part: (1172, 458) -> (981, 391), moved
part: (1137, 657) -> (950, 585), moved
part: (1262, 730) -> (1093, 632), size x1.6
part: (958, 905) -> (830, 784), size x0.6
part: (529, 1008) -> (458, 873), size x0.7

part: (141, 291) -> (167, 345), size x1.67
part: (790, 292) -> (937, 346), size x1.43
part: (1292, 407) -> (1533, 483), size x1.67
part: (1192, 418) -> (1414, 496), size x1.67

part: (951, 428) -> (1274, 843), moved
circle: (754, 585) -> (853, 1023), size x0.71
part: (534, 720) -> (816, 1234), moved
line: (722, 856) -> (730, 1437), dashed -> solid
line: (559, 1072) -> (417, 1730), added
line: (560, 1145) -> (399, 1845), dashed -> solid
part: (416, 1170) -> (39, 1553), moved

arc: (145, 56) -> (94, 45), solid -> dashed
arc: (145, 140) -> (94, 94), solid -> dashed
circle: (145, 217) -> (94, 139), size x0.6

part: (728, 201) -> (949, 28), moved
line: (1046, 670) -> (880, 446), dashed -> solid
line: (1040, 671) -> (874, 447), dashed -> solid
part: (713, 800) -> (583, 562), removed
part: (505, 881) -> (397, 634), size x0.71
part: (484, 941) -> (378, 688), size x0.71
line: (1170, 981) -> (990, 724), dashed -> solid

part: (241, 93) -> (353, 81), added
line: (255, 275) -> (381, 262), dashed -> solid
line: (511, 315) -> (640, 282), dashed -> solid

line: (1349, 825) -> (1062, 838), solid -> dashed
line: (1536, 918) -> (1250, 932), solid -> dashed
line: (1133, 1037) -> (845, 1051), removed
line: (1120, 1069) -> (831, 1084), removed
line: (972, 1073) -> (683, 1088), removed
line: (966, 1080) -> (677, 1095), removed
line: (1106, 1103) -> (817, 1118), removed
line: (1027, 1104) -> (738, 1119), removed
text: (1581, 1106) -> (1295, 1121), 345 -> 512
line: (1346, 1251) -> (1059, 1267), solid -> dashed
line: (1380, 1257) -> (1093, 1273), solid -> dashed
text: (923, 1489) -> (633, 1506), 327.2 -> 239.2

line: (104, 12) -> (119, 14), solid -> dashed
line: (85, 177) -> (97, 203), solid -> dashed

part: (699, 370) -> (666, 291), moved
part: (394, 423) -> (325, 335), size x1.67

——————

Job. Taking each line of the material above in turn, count those containing the string "removed". State the number alone.

Output for this task. 7